If, amidst the avalanche of regulatory changes coming down the pipeline, the Senior Managers & Certification Regime (SM&CR) regulations have not yet hit your radar, you are probably not alone. As is usual with these regulatory changes, consultation on the final rules is still ongoing and the impact on companies, both in time and cost, is still unknown.
Still, the fact that discussions are ongoing should not be interpreted as an excuse to do nothing. While it is typical of regulatory changes that final rules and interpretations remain unclear even after the legislated effective date, the effective date itself is typically fixed by legislation.
Since the Financial Conduct Authority (FCA) published the final SM&CR rules in July 2014, changes in the form of clarifications continue to be released. Some of these changes are significant, such as the announcement by HM Treasury in October 2015 to extend the applicability of the SM&CR regulations to all financial services firms and not just the banks.
The SM&CR will replace the Approved Person Regime (APR), which was introduced via the Financial Services (Banking Reform) Act 2013 as a series of amendments to the Financial Services & Markets Act 2000 (FSMA). The intent of the APR was to introduce the recommendations of the Parliamentary Commission on Banking Standards (PCBS), but its effectiveness has since been universally criticized, including by the PCBS.
As it stands, the SM&CR came into effect on 07 March 2016 with three key components:
- The Senior Managers Regime (SMR) will replace the APR and apply to individuals in roles known as Senior Manager Functions (SMFs). Most existing Approved Persons will need to be transitioned into a new SMR role, while any new hires into SMFs or material changes to an existing SMF will require new regulatory approval. Thereafter, these SMF roles will require annual recertification as to the incumbent’s continuing probity.
- The Certification Regime is similar to the annual recertification of SMFs, except that it applies to a broader base of individuals who, although not deemed SMFs, nonetheless perform a function the regulator deems capable of causing harm to the firm or its customers. These roles are referred to as Serious Harm Functions (SHFs) and the individuals are referred to as Certified Persons. The key difference between SMFs and SHFs is that appointments of individuals to SHFs do not require approval by the regulator as SMF appointments do.
- The Conduct Rules define behavioural standards to which individuals in SMFs and SHFs will be subject and will need to formally acknowledge. These rules replace the Statement of Principles under the current APR.

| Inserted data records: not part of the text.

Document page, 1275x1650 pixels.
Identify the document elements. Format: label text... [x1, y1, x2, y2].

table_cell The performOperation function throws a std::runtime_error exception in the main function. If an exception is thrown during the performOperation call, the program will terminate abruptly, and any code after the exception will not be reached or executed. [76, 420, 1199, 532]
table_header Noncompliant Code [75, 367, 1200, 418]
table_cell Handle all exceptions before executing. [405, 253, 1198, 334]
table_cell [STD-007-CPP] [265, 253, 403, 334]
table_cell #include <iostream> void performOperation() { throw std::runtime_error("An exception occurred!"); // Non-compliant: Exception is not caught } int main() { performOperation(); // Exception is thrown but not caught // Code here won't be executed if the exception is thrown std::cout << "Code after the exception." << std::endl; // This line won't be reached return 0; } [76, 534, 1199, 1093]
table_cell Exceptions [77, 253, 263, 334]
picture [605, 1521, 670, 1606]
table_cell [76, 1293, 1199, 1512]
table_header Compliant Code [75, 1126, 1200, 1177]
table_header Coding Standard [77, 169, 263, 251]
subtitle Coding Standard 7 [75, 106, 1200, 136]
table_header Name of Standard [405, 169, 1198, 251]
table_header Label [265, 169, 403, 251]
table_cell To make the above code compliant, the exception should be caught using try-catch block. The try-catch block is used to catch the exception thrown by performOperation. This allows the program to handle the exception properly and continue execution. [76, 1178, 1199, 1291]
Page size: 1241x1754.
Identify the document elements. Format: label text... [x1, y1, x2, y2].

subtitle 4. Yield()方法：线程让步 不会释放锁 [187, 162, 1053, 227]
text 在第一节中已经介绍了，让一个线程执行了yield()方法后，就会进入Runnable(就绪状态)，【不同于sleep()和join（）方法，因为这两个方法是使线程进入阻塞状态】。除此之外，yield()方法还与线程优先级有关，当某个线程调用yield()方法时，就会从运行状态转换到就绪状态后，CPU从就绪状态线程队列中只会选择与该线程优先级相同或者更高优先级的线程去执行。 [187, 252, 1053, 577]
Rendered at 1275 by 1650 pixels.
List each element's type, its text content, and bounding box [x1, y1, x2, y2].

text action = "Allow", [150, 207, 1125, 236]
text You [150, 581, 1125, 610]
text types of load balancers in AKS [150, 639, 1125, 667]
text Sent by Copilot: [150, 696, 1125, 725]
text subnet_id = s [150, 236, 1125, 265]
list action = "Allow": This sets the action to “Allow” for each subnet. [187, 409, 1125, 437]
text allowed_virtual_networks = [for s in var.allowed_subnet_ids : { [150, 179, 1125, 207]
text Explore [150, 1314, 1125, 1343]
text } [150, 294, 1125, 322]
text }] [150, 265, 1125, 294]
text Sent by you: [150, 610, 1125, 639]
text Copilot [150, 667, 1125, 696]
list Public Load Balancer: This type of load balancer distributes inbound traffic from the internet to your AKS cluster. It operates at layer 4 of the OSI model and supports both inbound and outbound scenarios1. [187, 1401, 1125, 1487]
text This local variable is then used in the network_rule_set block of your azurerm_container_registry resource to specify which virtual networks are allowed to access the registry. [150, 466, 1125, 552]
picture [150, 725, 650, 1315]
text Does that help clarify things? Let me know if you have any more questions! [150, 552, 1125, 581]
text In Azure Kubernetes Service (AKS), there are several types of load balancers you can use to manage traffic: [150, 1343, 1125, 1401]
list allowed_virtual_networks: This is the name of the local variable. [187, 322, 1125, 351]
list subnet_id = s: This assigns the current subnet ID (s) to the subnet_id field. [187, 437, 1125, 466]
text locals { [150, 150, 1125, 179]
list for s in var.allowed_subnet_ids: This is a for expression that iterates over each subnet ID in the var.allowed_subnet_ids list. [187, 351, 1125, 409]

The effect of this is that individuals in SMFs will require prior approval by the regulator, while individuals in SHFs will require formal approval by the firm. The Conduct Rules will apply to both, as will the requirement to recertify these individuals at least annually. The intent is to broaden the base of individuals to whom the Conduct Rules apply, while reducing the number of individuals requiring approval by the regulator.
To allow a manageable transition to the SM&CR, banks will be required to comply with the regulations for new or materially changed SMF roles from 7 March 2016, and within 12 months from then for all existing SMF and SHF roles. Meanwhile, firms are required to provide names of individuals to be transitioned from the APR to the new SMR by February 2016.
The FCA estimates that Senior Managers occupying SMFs will make up around 10 per cent of the total number of approved individuals under the SM&CR, with the remaining 90 per cent being classified as individuals in SHFs. This shift in volume from the regulator to firms will impose costs in three broad forms to be met by firms:
- Documentation required for Senior Managers in SMFs is significantly more detailed and onerous than for the APR equivalent. It includes a new “Statement of Responsibility” form, which has been the subject of recent criticism.
- Some roles currently covered by the APR will not be covered by the SMR, but will be covered by the Certification Regime for SHFs, which firms will need to manage. Those roles, plus others defined by the regulator as SHFs, will increase the volume of roles for which firms are responsible, which will require ongoing monitoring and recertification.
- The cost of training, systems and processes to record acknowledgements by individuals, as well as the recertification of both SMFs and SHFs, will all be additional costs to firms.
The one key difference between the APR and the SM&CR that has been welcomed by banks during the consultation process is the removal of the “reverse burden of proof” that applies under the APR. This imposes an obligation on the individual to prove they took appropriate precautions to prevent a breach or allow a breach to continue. By contrast, the SM&CR places this burden on the regulator, who will be required to show that the individual failed to take appropriate action.
The cost and effort of this new process – and its likely impact on what will probably become an important HR function – should not be underestimated.